What we debate is becoming less important in Christian circles than how we debate.
To the ears of many, both in the church and out, Christians have collectively become clanging cymbals. We are easily dismissed because we often rip our own kin apart for trivial reasons. Blogs and microphones have become tools of warfare as we beat others down over disputable matters. There’s a place for passionate disagreement. But there’s never a place for dehumanizing rhetoric, straw man arguments, or ad hominem attacks.
It’s time for our communication to change.
Over the coming few weeks the two of us—Preston Sprinkle and Jeff Cook—will be discussing a very contentious issue. We disagree on a variety of fronts and hold our views passionately, but we also wish to make every effort to do what leads to peace and mutual edification.
As such, we will begin this series of posts not with our differences but with a celebration of our common baptism and devotion to the Lord Jesus. We have no interest in kicking one another off the island or scoring quick points with the twitter-verse. Instead we welcome one another’s perspective on the scriptures because over the past few years we have both come to learn a great deal about God, our own positions, and the community of believers from our conversations. Most of all, we’ve become good friends. We both respect each other and enjoy each other’s presence.
What we say in the following posts may not be terribly new. But we do hope to showcase in a health-promoting way how brothers and sisters can communicate through emotionally charged issues.
So lets begin with the places we agree:
- We believe in the triune God.
- We believe the Bible is inspired, authoritative and (when understood through the power of God’s Spirit) displays the best possible life for a human being.

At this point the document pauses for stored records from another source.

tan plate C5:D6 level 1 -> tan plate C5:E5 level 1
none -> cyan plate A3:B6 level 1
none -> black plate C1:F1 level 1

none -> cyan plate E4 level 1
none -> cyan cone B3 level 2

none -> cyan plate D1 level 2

- We believe our sex lives matters to God.
- We believe sex outside of a lifelong committed relationship damages a person’s mind and heart.

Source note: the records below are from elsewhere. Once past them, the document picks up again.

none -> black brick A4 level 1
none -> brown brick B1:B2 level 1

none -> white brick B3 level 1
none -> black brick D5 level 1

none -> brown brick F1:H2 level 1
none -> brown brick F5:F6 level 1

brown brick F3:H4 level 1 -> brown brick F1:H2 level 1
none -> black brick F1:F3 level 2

- We believe the way Christians have spoken to the gay community has often done more damage than good.
Though we disagree on several issues related to homosexuality, we champion each other, trust each others’ motives and judgment, and look forward to seeing Christ more clearly through these posts.
Over the next few weeks we will discuss a single question: Are monogamous same-sex relationships prohibited by the New Testament? Although the whole Bible is relevant for the discussion, we will focus on the New Testament.
Over the course of a month, we will alternate making arguments for our position. Jeff will give an open argument on Monday, and Preston will follow up on Wednesday. Each opening argument must be approximately 2,000 words and won’t be seen by the other respondent before it’s posted. We will then take turns responding to each other’s statement, and continue to dialogue through ongoing counter-responses. Expect 3 posts a week, 10 posts for the totality of the discussion.
Readers are encouraged to make constructive, humanizing, honorable comments; however, please read the comment policy above. We’re going to be especially ruthless in weeding out all snarky, angry, childish, and dehumanizing comments, since one of our primary goals is to model a better way to dialogue.
Here are our quick bios and reasons we want to spend time on this topic:
Jeff Cook – I teach philosophy at the University of Northern Colorado and pastor a church in Greeley. I have written a pair of books on following Jesus and the moral life. I long for those I love to see and experience the Jesus I love and experience. This topic is worthy of discussion because it showcases one significant place Christians often misunderstand how the Bible speaks about the ethical life. Much work has been done repainting the Christian ethic by thinkers like Dallas Willard and NT Wright, and it is time to reimagine homosexuality in light of the New Testament’s normative ethic: virtue and life that reflects Christ.
Preston Sprinkle—I’m the Vice President for Eternity Bible College’s Boise extension and the author of a forthcoming book on homosexuality tentatively titled, People to Be Loved (Zondervan 2016). I believe that the church needs to stop thinking of homosexuality as just some issue to be discussed, but people to be loved. And I don’t think that a traditional sexual ethic mutually excludes radical, Christ-centered sacrificial love toward LGBTQ people. I believe this topic is incredibly important, because people are incredibly important.